Tables

This document shows the four kinds of tables supported by Tufte-Blog. The tables in this document are adapted from those in the documentation for Pandoc and Tufte-Jekyll.

This is an example of a normal table. It is capable of stretching to take up the entirety of the text width in order to accommodate its contents.
Left Center Right
Aardvarks 1 $3.50
Cats 5 $4.23
Dogs 3 $5.29
This is an example of a table that is forced to take up the entirety of the text width.
mpg cyl disp hp drat wt
Mazda RX4 21 6 160 110 3.90 2.62
Mazda RX4 Wag 21 6 160 110 3.90 2.88
Datsun 710 22.8 4 108 93 3.85 2.32
Hornet 4 Drive 21.4 6 258 110 3.08 3.21
Hornet Sportabout 18.7 8 360 175 3.15 3.44
Valiant 18.1 6 160 105 2.76 3.46
This is an example of a table that is forced to take up the entirety of the page width.
Content and tone of front-page articles in 94 U.S. newspapers, October and November, 1974 Number of articles Percent of articles with negative criticism of specific person or policy
Watergate: defendants and prosecutors, Ford’s pardon of Nixon 537 49%
Inflation, high cost of living 415 28%
Government competence: costs, quality, salaries of public employees 322 30%
Confidence in government: power of special interests, trust in political leaders, dishonesty in politics 266 52%
Government power: regulation of business, secrecy, control of CIA and FBI 154 42%
Crime 123 30%
Race 103 25%
Unemployment 100 13%
Shortages: energy, food 68 16%
This table was created using Pandoc’s grid table syntax. It can contain arbitrary block elements, such as paragraphs, code blocks, lists, etc. However, it is not compatible with the fullwidth class.
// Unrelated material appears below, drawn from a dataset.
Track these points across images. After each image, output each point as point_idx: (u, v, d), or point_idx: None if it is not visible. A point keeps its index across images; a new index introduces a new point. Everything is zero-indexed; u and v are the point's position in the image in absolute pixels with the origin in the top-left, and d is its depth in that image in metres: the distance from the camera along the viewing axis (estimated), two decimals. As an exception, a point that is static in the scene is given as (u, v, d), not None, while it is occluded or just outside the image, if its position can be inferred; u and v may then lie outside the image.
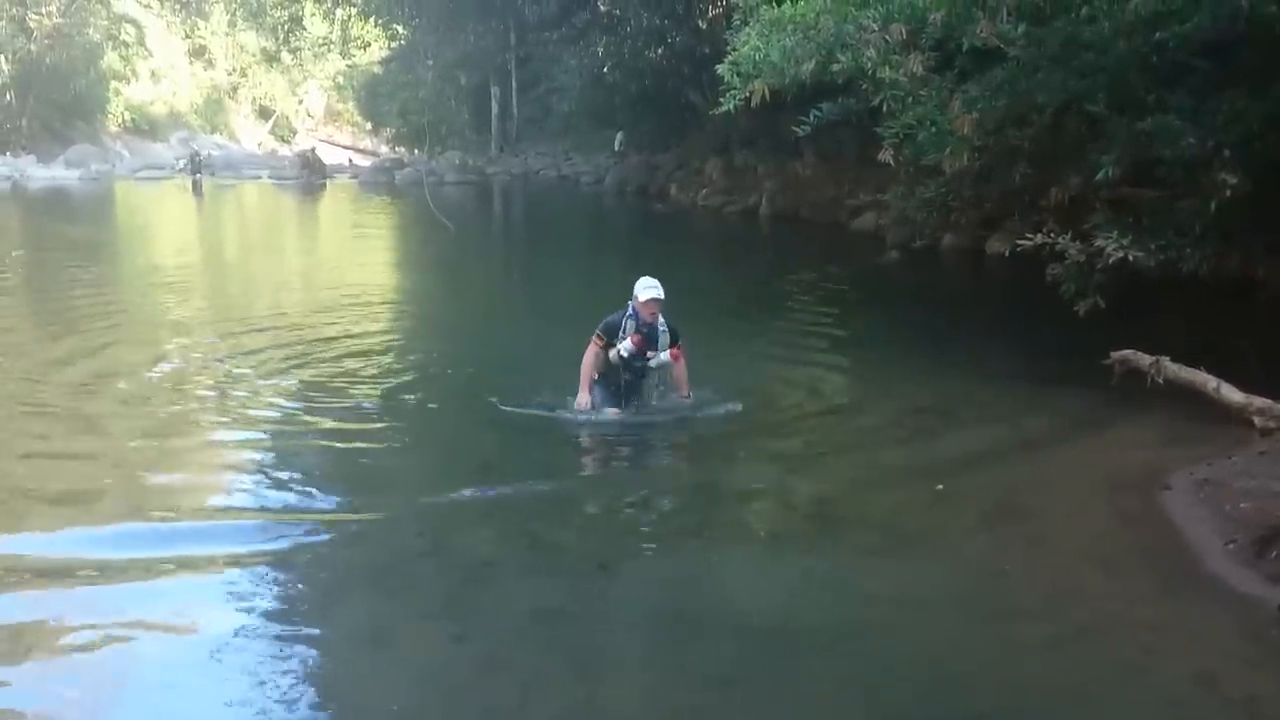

Neither the table nor its enclosing figure should be assigned the fullwidth class.
Fruit Price Advantages

Bananas

$1.34

  • built-in wrapper
  • bright color

Oranges

$2.10

  • cures scurvy
  • tasty

Unsupported Features

Tables like the following currently cannot be created without using raw HTML. This is because Pandoc does not yet support the rowspan and colspan attributes. Note that in order for raw HTML tables to correctly scroll on overflow, they should either (1) be fullwidth and contain a colgroup specifying the relative sizes of the columns, or (2) specify the table width (e.g. as a percentage of the parent width) using the style attribute.

Items
Animal Description Price ($)
Gnat per gram 13.65
each 0.01
Gnu stuffed 92.50
Emu stuffed 33.33
Armadillo frozen 8.99

In the future, it may be useful to allow the user to optionally specify a minimum width for each column of a table. Large tables like this one don’t look very good on small screens. One potential solution would be to scale the font size and line width according to the screen resolution and DPI. Experience leads me to believe this solution is currently unviable for the following reasons: (1) it’s seldom possible to obtain the true DPI; (2) it’s very difficult to fluidly vary the font size, line height, margins and paddings, etc., so that the page looks good across a diverse set of displays; and (3), there is a minimum font size beyond which the text becomes illegible, so each table column should have a minimum width in the first place.